Inoa is currently a student at UH Manoa pursuing an Astrophysics Degree and a minor degree in Hawaiian Studies. Born and raised in Honolulu on O‘ahu island, and is a 2024 graduate of Punahou School. His goals are to engage in cosmological research, and also indigenous research. With the hope of one day coming back to Hawai‘i and teaching what he can in STEM to the Native Hawaiian Community. A couple of other things he enjoys doing is working part time at a local bakery, occasionally playing on his Xbox, listening to Hawaiian Music, and talking story.
Home Island: O‘ahu
High School: Punahou School
Institution when accepted: UH Manoa
Project Site: Institute for Astronomy, Hilo, Hawai‘i Island
Mentors: David Jones & Nicole Drakos
Project title: Tracing the Initial Mass Function in Merging Galaxies Using Supernovae and Citizen Science
Project Abstract:
The uniformity of the Initial Mass Function (IMF), the distribution of stellar masses in a star-forming population, boils down to one unanswered question: does every galaxy form stars like the Milky Way? Previous studies of the IMF used resolved stellar populations, which are only available for nearby galaxies; this project will instead analyze supernovae types in merging systems classified by citizen scientists. These stellar explosions will help to trace the fraction of massive stars in merger environments, which, due to turbulence, metal enrichment, and increased molecular gas and dust density, provide a unique environment for star formation.
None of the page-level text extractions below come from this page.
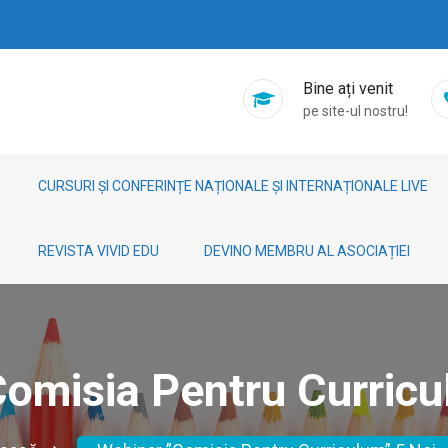
Bine ați venit
pe site-ul nostru!
CURSURI ȘI CONFERINȚE NAȚIONALE ȘI INTERNAȚIONALE LIVE
REVISTA VIVID EDU
DEVINO MEMBRU AL ASOCIAȚIEI
omisia Pentru Curricu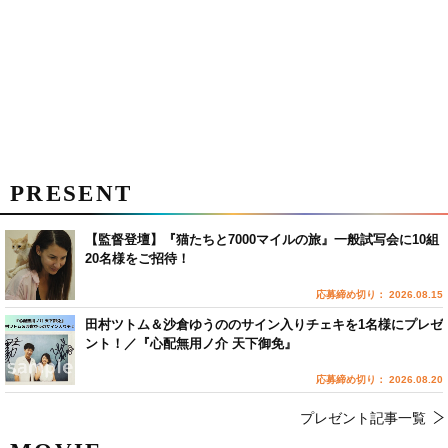
PRESENT
【監督登壇】『猫たちと7000マイルの旅』一般試写会に10組
20名様をご招待！
応募締め切り： 2026.08.15
田村ツトム＆沙倉ゆうののサイン入りチェキを1名様にプレゼ
ント！／『心配無用ノ介 天下御免』
応募締め切り： 2026.08.20
プレゼント記事一覧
The citizen science platform used for this project was Zooniverse, which allowed us to classify images with a simple and effective workflow. The images used for classification were created by overlaying FITS data from optical bands to comprise a three-color image, and source detection was used as an initial filter to isolate images with more than one bright object. Citizen scientists were tasked with estimating the degree of galaxy interaction, the galaxy’s morphology, and the supernova location. With this data, we are going to compare the ratio of core collapse supernovae that occur in merging systems with undisturbed systems to search for evidence of an IMF that favors forming higher fractions of high-mass stars in merging systems. Preliminary results of this study will be presented.